Трофимовский с удовлетворением откинулся на спинку стула. В Светломорск вскоре должна была прийти новая плавбаза «Печора», судно водоизмещением в двадцать тысяч тонн с мощными морозильными трюмами и механизированным рыбоперерабатывающим заводом. Трофимовский уже намекал Кантеладзе и Березову, что не прочь к своему званию капитана добавить и наименование — «директор».
— Будете административный пасьянс раскладывать, — кому на повышение, кому на захирение, — меня не забудь, Николай Николаевич, — проворчал Доброхотов.
— В каком смысле не забывать, Борис Андреич?
— В самом прямом. У вас кадровики — анкетные души. По анкете я первый на продвижение — скоро тридцать лет на морях, все океаны исходил, берега всех материков, кроме Антарктиды, ногой пробовал, глазами видел, можно сказать, и рукой щупал. Так вот — чтобы без выдвижений. Корнею его «Коршун», мне моя «Ладога». Пока мое суденышко бегает, я на нем.
— Воля испытанных морских волков для «Океанрыбы» — закон! — весело ответил Березов. — А теперь от служебных дел перейдем к праздничным.
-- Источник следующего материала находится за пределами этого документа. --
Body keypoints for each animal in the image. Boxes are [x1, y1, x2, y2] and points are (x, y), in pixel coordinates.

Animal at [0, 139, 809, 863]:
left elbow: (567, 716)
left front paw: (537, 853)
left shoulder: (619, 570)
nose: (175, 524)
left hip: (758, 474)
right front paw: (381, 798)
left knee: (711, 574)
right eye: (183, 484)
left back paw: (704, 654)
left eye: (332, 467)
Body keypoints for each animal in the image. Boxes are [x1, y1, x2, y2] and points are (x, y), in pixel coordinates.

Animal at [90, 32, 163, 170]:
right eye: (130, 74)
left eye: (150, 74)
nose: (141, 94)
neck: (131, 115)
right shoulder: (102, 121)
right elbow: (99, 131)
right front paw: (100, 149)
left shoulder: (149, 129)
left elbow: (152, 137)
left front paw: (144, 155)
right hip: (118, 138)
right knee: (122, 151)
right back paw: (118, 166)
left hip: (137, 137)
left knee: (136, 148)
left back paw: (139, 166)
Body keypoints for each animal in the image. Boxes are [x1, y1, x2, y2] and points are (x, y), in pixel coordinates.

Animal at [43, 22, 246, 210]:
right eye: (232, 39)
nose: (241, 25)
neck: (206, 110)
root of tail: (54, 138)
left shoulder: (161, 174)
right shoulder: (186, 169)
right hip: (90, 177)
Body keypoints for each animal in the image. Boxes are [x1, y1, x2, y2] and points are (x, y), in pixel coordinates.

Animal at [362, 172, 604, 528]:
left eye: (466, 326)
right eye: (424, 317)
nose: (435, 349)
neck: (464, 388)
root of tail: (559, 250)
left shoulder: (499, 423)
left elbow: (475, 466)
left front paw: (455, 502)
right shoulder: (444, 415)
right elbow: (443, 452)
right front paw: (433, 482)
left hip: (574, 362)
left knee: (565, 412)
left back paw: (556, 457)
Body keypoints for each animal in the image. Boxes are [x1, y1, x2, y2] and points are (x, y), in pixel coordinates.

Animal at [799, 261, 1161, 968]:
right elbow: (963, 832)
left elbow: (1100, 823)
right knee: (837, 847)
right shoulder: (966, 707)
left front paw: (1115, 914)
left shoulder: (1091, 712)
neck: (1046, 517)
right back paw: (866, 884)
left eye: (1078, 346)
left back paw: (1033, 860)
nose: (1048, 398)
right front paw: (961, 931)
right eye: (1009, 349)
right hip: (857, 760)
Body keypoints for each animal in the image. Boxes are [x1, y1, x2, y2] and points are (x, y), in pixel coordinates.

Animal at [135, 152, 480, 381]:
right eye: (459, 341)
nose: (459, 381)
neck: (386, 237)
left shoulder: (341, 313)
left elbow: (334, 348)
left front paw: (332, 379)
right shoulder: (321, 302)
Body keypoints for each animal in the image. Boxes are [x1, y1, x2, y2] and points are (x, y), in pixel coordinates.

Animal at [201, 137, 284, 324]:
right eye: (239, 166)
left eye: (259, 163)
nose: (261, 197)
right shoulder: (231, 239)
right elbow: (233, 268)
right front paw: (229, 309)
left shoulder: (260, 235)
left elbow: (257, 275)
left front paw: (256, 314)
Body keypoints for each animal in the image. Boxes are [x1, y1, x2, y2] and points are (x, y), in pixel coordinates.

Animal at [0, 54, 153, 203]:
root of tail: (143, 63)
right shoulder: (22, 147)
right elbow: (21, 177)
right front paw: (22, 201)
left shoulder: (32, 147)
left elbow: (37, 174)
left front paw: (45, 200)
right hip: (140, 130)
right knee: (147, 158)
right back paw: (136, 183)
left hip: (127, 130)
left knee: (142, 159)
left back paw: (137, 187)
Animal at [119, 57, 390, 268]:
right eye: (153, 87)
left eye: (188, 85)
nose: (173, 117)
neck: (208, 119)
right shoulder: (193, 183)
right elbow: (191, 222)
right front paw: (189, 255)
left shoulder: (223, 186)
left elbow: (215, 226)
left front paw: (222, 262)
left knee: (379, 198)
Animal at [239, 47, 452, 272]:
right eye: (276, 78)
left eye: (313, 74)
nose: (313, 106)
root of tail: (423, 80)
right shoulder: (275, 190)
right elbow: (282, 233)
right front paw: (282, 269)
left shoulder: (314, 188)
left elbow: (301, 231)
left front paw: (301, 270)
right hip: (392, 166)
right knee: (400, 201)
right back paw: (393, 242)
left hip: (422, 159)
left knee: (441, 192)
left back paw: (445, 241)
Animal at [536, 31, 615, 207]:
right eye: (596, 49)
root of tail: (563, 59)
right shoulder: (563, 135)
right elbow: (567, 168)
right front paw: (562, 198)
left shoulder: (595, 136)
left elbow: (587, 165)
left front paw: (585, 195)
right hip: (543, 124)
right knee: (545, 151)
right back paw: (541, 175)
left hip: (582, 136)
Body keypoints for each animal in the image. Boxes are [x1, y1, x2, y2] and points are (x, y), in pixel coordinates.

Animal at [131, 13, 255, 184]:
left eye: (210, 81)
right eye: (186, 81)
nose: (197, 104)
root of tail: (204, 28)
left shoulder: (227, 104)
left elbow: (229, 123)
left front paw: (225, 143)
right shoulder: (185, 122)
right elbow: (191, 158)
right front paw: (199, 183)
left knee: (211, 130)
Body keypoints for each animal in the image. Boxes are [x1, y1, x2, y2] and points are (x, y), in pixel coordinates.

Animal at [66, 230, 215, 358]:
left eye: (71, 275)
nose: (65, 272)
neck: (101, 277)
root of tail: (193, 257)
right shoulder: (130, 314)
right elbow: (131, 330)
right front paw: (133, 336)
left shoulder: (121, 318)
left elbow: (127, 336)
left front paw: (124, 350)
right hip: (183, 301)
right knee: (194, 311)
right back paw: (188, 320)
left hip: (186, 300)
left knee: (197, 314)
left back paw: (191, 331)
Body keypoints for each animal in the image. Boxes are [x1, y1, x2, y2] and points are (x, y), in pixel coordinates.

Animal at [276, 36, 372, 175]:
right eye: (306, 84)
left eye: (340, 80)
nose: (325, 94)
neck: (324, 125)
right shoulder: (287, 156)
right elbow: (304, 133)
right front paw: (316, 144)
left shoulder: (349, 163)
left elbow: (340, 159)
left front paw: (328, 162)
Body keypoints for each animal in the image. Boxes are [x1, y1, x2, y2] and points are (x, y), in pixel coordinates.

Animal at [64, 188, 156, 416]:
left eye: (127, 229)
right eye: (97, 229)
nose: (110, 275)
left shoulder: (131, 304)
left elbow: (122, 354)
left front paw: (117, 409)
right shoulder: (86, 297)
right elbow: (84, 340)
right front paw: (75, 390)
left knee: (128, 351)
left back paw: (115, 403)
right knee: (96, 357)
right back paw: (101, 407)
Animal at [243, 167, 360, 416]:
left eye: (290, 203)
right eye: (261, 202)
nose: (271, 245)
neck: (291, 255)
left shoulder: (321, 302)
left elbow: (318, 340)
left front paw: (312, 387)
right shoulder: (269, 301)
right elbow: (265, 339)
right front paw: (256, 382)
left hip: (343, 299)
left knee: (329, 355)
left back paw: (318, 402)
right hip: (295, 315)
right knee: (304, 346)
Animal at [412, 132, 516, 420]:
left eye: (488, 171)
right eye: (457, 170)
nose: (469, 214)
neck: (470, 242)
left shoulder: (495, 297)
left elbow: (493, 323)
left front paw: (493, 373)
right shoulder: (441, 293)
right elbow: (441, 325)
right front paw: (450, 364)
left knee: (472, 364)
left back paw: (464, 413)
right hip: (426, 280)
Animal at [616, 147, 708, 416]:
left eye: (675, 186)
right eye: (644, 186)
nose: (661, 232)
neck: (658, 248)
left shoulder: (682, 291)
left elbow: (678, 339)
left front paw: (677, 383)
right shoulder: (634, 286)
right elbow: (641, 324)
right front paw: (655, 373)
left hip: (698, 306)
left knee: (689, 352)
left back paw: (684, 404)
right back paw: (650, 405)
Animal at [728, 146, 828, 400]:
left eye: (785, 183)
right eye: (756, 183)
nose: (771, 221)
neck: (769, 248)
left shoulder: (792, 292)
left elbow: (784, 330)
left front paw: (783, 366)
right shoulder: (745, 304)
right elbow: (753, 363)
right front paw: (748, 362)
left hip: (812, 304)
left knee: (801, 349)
Вероятно, у вас уже был этот тост, но хорошие пожелания неплохо и повторить. Итак, за тех, кто в море!
Его прервала Ольга Степановна:
— Подождите с тостом! Почему о Сереже ничего не сказали? Какие изменения ждут капитана Соломатина?
— Он сам тебе скажет, Оля, — ответил Березов, не опуская рюмки.
Она порывисто повернулась к мужу.
Соломатин с шутливым сокрушением повел плечами.
— А ты молчишь, Сережа! Я спрашиваю, ты отмалчиваешься. Почему, хочу я знать?
— А что говорить, если сам пока ничего не знаю? Вызовут, объявят, поделюсь с тобой новостями.
Она снова обратилась к Березову:
— Нет, Николай Николаевич, я очень прошу! У вас намечаются большие перемены. Вы-то уж, наверно, знаете, что кому из ваших людей назначено.